Crédit photo : Charles de Toirac
Que peuvent attendre les trésoriers de l’Autorité européenne des marchés financiers (ESMA), qui coordonne l’action des régulateurs européens sur les sujets d’intérêt pour la profession comme l’Union de l’épargne et de l’investissement, la directive CSRD et Omnibus, le règlement EMIR sur les dérivés, MiCA, ou encore les stablecoins ? Lors des dernières Journées de l’AFTE, la directrice générale de l’ESMA, Natacha Cazenave, a fait un point complet.
L’Autorité européenne des marchés financiers (ESMA) a pour mission coordonner l’application des directives et règlements européens dans le domaine financier. Cette organisation, basée à Paris, a dans son champ de compétences une trentaine de textes dont plusieurs concernent directement les trésoriers sur les sujets de notation de crédit, de distribution des produits financiers et de régulations post marché. « Ce que vous pouvez attendre de nous ? Une autorité ouverte, pragmatique, à l’écoute des préoccupations, qui essaie de faire des règles claires qui vous permettent de conquérir des marchés », a lancé la directrice générale de l’ESMA, Natasha Cazenave, aux trésoriers participants aux dernières Journées de l’AFTE.
CSRD et Omnibus
Sur la CSRD et la directive Omnibus, la directrice générale a rappelé un point de principe : « La supervision du reporting de durabilité reste du ressort du superviseur national. » L’ESMA réunit ces superviseurs pour harmoniser l’application des reportings de durabilité, afin de parvenir à « une compréhension identique et une comparabilité pour les investisseurs ». Dit autrement, l’ESMA œuvre à faire converger les pratiques nationales pour que les informations en matière de reporting ESG publiées soient lisibles et comparables d’un marché à l’autre. Natasha Cazenave estime que les critiques des entreprises sur le sujet ont été entendues. « Il y a eu une remontée des professionnels pour dire “c’est trop”. » C’est dans ce contexte que « la directive Omnibus aura vocation à simplifier le reporting », tout en veillant à ce qu’il reste « cohérent avec ce que les autres acteurs, notamment les prêteurs bancaires ou investisseurs de marchés, ont besoin pour produire leurs reportings réglementaires ». L’objectif affiché est clair : avoir « une cohérence entre les textes », plutôt que des couches successives d’exigences qui se superposent sans articulation.
Sur la finance durable, l’Europe se réjouit d’avoir une forme de leadership. La valeur des obligations ESG s’élève à 2400 milliards d’euros, dont deux tiers en obligations vertes.
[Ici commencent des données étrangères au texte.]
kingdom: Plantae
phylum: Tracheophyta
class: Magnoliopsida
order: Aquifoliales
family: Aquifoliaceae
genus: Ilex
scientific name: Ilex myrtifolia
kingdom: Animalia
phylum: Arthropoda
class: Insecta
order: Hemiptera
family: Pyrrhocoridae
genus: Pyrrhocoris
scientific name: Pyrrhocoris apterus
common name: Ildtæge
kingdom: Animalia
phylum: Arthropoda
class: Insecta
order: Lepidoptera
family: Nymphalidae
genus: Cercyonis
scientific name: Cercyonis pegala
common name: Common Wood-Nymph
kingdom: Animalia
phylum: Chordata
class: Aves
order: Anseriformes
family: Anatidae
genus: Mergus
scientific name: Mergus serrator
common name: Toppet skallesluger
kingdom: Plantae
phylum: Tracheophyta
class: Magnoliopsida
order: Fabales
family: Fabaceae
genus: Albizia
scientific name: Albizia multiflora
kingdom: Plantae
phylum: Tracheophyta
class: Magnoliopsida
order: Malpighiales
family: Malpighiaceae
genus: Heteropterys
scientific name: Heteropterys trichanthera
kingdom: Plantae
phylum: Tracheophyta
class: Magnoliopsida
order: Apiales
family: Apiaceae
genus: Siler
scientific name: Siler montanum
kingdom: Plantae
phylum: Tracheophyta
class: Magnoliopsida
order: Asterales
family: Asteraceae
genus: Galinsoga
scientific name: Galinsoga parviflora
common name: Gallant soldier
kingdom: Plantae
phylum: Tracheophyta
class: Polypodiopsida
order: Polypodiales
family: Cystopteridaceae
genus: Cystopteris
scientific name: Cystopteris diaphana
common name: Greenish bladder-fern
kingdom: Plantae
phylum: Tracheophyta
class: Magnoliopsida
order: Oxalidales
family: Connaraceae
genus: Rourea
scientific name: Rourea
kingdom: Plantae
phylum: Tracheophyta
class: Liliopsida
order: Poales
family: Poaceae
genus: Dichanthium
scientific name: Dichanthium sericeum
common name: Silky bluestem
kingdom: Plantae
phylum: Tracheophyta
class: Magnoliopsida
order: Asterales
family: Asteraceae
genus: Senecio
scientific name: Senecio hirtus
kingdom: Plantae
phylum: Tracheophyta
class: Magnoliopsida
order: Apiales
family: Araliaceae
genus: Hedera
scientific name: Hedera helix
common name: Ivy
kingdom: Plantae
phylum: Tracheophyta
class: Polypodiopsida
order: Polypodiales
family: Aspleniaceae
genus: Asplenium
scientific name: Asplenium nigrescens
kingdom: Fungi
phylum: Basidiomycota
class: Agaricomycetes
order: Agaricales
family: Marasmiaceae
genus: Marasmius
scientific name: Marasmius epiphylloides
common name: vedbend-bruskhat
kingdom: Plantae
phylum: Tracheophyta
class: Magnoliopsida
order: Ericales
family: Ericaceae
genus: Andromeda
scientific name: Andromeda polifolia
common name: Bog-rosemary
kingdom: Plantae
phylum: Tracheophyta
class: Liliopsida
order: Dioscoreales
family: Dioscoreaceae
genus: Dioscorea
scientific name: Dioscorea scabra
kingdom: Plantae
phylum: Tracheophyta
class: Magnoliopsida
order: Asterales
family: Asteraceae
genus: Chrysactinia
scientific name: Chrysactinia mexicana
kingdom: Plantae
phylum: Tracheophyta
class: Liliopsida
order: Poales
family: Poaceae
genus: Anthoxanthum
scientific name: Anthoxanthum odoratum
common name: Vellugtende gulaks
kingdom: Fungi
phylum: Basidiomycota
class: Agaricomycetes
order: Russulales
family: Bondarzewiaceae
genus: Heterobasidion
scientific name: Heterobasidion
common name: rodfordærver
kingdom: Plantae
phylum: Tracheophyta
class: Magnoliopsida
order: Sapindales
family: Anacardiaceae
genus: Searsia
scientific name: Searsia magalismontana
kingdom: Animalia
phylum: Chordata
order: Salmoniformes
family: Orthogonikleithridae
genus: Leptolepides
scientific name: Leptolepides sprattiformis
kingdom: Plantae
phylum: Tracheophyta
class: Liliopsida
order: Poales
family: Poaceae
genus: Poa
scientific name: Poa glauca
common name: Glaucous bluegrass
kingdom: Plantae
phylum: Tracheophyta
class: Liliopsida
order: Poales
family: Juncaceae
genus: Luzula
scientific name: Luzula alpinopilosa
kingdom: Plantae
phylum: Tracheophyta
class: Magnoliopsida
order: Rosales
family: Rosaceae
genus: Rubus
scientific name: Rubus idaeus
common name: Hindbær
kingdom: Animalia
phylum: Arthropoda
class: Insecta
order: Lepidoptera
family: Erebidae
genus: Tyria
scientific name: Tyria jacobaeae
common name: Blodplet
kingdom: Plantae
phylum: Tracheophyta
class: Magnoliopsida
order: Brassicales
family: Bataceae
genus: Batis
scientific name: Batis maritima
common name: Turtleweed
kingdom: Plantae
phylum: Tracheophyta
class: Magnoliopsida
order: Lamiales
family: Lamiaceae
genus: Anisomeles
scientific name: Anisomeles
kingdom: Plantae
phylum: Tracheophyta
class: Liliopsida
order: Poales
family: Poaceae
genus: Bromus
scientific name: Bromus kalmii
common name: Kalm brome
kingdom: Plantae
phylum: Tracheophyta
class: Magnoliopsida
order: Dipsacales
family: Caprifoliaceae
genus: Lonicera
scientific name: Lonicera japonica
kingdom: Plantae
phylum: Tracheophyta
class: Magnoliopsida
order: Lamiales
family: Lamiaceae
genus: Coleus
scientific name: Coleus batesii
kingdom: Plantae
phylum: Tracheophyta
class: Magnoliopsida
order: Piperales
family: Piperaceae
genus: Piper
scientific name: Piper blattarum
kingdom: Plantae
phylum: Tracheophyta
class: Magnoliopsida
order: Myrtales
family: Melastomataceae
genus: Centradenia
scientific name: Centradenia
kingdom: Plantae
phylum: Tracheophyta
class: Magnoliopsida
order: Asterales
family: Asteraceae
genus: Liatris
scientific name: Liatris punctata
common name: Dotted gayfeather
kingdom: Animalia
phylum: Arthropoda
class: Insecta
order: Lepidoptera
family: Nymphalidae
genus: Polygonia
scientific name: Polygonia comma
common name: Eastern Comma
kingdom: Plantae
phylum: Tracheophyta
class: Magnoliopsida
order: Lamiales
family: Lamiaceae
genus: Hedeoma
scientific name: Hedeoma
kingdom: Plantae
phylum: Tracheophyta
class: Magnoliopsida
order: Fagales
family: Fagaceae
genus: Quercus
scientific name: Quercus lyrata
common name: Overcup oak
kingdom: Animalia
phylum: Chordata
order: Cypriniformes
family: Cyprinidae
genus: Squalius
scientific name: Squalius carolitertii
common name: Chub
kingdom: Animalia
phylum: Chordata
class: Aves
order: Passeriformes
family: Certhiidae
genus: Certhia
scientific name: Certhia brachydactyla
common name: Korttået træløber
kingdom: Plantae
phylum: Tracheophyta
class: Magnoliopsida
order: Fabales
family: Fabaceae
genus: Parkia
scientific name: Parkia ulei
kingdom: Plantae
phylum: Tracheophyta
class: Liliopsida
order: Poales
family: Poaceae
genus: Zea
C’est, selon Natasha Cazenave, « un marché qui fonctionne bien et est en train de se développer ». Le 21 décembre 2024, un nouveau règlement qui fonde un label de marché volontaire, pour les fonds qui ont 85 % d’actifs conformes à la taxonomie a été promulgué. Dans ce nouveau cadre, qui entrera en vigueur en 2026, l’ESMA sera responsable de superviser ces acteurs. « Plus d’une trentaine ont manifesté leur intérêt pour être soumis au nouveau régime qui entrera en vigueur l’année prochaine ».
Sur les données ESG, l’ESMA précise la ligne de partage retenue par les régulateurs : « Décision de ne pas réguler les fournisseurs de données ESG car il n’y a pas d’uniformité en la matière. » En revanche, les agences de notation ESG seront supervisées par l’ESMA. La frontière est donc tracée entre des agrégateurs de données très hétérogènes et des agences de notation dont l’influence sur les décisions d’investissement justifie un encadrement spécifique.
Abordant la digitalisation, les cryptoactifs, les stablecoins et la tokenisation des actifs, Natasha Cazenave constate que « l’innovation, leur foisonnement et la célérité de leur développement a de quoi surprendre ». Le règlement MiCA, qui développe un cadre réglementaire pour ces nouveaux actifs, « a été scruté par les régulateurs américains, britanniques et en Asie, car il s’agit d’une première tentative mondiale de poser un cadre qui régule tout en soutenant l’innovation ». Ce cadre se décline en trois niveau et l’ESMA indique désormais travailler sur l’agrément des acteurs. « Nous réunissons les autorités nationales pour qu’une réponse homogène soit donnée dans chaque Etats membres en matière d’agrément ».
Sur les stablecoins, Natasha Cazenave replace les choses en perspective : « le montant au global est très modeste par rapport au système financier, de l’ordre de 250 milliards de dollars ». Elle pose alors la question stratégique : « Comment l’Europe veut elle fonctionner ? ». L’ESMA apporte son soutien aux stablecoins euro. « Les tokens fongibles entre différentes juridictions posent question et nécessitent un approfondissement ».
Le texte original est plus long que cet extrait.